= Luca Mombello =

Italian painter

Luca Mombello (active mid-late 16th century) was an Italian painter of the late-Renaissance periods, mainly active in Brescia.

==Biography==
He was born in Orzivecchi around 1518.
He was the pupil of il Moretto, and respected for painting altarpieces in the Duomo Vecchio including one of the Virgin and Child with Saints Cecilia and Catherine. However he was expelled from the studio for "lubricious sins" (peccando singolarmente per piacere ad imbelli ed indotte persone di troppa lisciatura ).

==Activity==
The Tradition, he wants skilled woodcarver of frames and, as such, seems to have entered the workshop of Moretto.
His first occupation can somehow explain the anomalous absence of youth paintings and the subsequent predilection for overloaded compositions, full of ornaments. After the death of the master, in fact, Mombello will significantly accentuate his tendency towards decorativism. The contrast is evident in the early days, marked by a more careful recovery of Moretto, and maturity, aimed at decorative exuberance, which leads him to achieve a pictorial style that can be considered Mannerist.
Mombello himself organized a school of painting. It is supposed that inside there could be specialized help in making lace, jewels, flowers.

==Works==
Few works by Mombello were dated by himself, and just as rare are the autograph works. Surely among the first works, if not the first ever after the death of the master, is the completion of Abraham's Meeting with Melchisedek, commissioned to the master and left unfinished at his death. Here Mombello must necessarily trace the work of the master in order not to damage the overall vision once the work is finished. The figures therefore appear to us still very monumental and solemn. One of the last works is certainly the Madonna with Child, San Rocco, San Sebastiano and San Giuseppe in the church of San Giuseppe at Brescia, dated 1580, about 8–10 years before his death.
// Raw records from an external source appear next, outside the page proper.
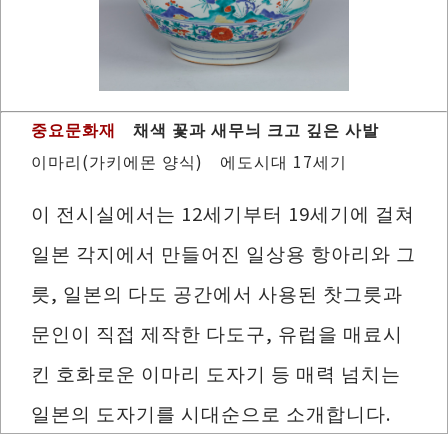
중요문화재
채색 꽃과 새무늬 크고 깊은 사발
이마리(가키에몬 양식) 에도시대 17세기
이 전시실에서는 12세기부터 19세기에 걸쳐
일본 각지에서 만들어진 일상용 항아리와 그
릇, 일본의 다도 공간에서 사용된 찻그릇과
문인이 직접 제작한 다도구, 유럽을 매료시
킨 호화로운 이마리 도자기 등 매력 넘치는
일본의 도자기를 시대순으로 소개합니다.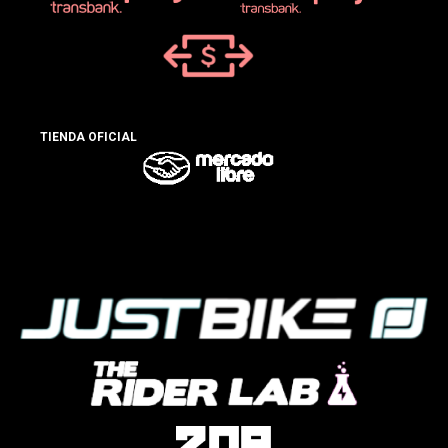
TIENDA OFICIAL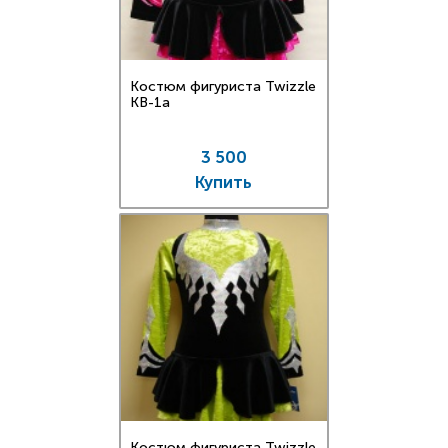
Костюм фигуриста Twizzle
KB-1a
3 500
Купить
Костюм фигуриста Twizzle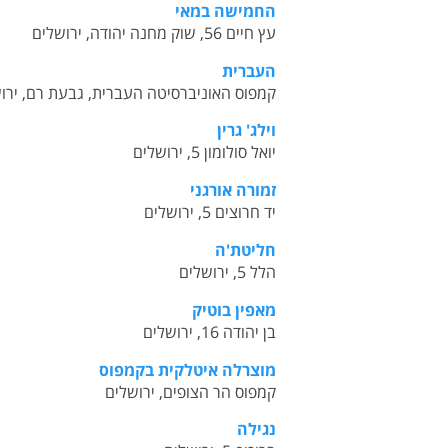
החמישה במאי
עץ חיים 56, שוק מחנה יהודה, ירושלים
העברית
קמפוס האוניברסיטה העברית, גבעת רם, ירו
וילג' גרין
יואל סולומון 5, ירושלים
זמורה אורגני
יד חרוצים 5, ירושלים
חליטת'ה
הלל 5, ירושלים
מאפין בוטיק
בן יהודה 16, ירושלים
מוצרלה איטלקית בקמפוס
קמפוס הר הצופים, ירושלים
נגילה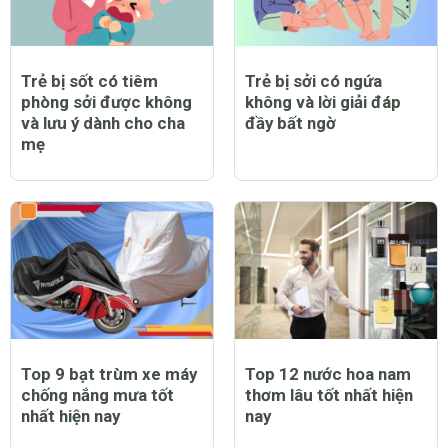
Trẻ bị sốt có tiêm
Trẻ bị sởi có ngứa
phòng sởi được không
không và lời giải đáp
và lưu ý dành cho cha
đầy bất ngờ
mẹ
Top 9 bạt trùm xe máy
Top 12 nước hoa nam
chống nắng mưa tốt
thơm lâu tốt nhất hiện
nhất hiện nay
nay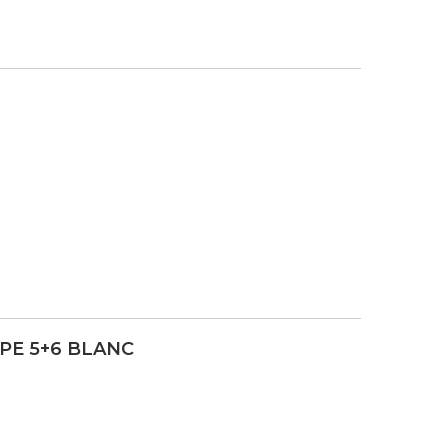
PE 5+6 BLANC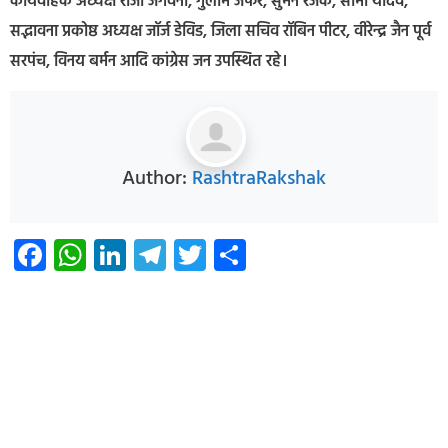
कार्यवाहक अध्यक्ष राजा जगवनी, गुलाम जफर, सुमन रजक, सीमा यादव,
सद्भावना प्रकोष्ठ अध्यक्ष जॉर्ज डेविड, जिला सचिव रॉबिन पीटर, वीरेन्द्र जैन पूर्व
सरपंच, विनय बर्मन आदि कांग्रेस जन उपस्थित रहे।
Author:
RashtraRakshak
Facebook
WhatsApp
LinkedIn
Telegram
Twitter
Share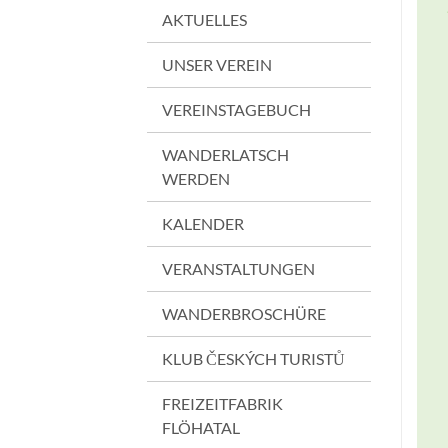
AKTUELLES
UNSER VEREIN
VEREINSTAGEBUCH
WANDERLATSCH
WERDEN
KALENDER
VERANSTALTUNGEN
WANDERBROSCHÜRE
KLUB ČESKÝCH TURISTŮ
FREIZEITFABRIK
FLÖHATAL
His figures, over the years, gradually tended to lose monumentality, to become thinner, until they appeared almost archaic.
Painted by the still strong Moretti influences is the Presentation of Jesus at the Temple of the Pinacoteca Tosio Martinengo, also in Brescia. This leads to its dating shortly after The Meeting of Abraham with Melchizedek; the gestures of the characters still allow us a good overview, harmonious and solemn, even though the figures appear more minute. Other works include the Presentation of the Virgin at the Temple, Saint Helena and Portrait of a Gentlewoman in the Pinacoteca Tosio Martinengo, and The Mystic Marriage of Saint Catherine and two Saints in the Church of Santa Maria in Calchera in the same city.